### Assignment
Take the records below and print them verbatim up to and including the line that carries "neck: (552, 299)".

Dataset entries
--- START ---

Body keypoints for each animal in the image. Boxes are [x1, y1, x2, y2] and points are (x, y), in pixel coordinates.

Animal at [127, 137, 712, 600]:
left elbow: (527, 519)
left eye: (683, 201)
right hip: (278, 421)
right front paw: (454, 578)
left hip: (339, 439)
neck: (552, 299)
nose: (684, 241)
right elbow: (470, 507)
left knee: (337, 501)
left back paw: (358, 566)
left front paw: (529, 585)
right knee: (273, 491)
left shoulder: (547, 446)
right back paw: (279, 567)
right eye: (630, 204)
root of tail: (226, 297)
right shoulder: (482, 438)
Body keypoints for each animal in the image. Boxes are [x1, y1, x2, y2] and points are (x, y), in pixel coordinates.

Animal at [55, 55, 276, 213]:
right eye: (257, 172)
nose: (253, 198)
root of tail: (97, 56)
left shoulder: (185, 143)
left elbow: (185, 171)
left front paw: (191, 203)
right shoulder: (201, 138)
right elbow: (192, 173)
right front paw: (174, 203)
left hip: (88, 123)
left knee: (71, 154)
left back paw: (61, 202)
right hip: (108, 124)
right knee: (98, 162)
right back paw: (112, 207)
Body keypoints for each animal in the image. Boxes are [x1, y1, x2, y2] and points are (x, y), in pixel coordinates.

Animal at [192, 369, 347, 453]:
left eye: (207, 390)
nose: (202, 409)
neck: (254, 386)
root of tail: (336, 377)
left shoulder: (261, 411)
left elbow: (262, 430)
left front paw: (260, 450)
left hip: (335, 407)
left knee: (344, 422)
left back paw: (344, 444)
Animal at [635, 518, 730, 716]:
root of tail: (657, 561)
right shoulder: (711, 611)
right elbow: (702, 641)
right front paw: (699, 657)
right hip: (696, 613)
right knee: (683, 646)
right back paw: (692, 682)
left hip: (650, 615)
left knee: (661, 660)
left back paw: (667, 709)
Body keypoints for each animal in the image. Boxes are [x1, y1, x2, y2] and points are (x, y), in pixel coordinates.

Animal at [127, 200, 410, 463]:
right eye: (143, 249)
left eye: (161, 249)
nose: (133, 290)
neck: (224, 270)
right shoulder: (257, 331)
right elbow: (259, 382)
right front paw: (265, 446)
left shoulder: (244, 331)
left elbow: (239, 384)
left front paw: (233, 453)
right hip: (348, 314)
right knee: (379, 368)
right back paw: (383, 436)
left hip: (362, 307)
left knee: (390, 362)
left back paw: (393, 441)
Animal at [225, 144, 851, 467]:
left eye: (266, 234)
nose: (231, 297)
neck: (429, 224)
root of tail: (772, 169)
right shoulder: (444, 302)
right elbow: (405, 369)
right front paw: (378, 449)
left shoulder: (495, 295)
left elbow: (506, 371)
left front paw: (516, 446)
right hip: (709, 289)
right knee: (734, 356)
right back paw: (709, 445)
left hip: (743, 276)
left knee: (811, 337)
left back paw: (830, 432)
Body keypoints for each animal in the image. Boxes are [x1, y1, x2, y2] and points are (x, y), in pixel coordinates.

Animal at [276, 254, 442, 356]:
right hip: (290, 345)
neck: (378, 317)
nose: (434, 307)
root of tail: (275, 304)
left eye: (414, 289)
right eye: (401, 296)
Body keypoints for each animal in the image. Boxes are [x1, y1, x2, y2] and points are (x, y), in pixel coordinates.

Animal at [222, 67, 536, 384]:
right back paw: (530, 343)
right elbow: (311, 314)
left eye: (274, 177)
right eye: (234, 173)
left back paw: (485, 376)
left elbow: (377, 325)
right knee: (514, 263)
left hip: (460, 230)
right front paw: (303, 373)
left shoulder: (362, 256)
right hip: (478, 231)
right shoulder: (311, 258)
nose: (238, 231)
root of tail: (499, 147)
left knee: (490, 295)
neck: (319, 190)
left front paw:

--- END ---

### Task result
Body keypoints for each animal in the image. Boxes are [x1, y1, x2, y2] and points are (x, y), in pixel coordinates.

Animal at [127, 137, 712, 600]:
left elbow: (527, 519)
left eye: (683, 201)
right hip: (278, 421)
right front paw: (454, 578)
left hip: (339, 439)
neck: (552, 299)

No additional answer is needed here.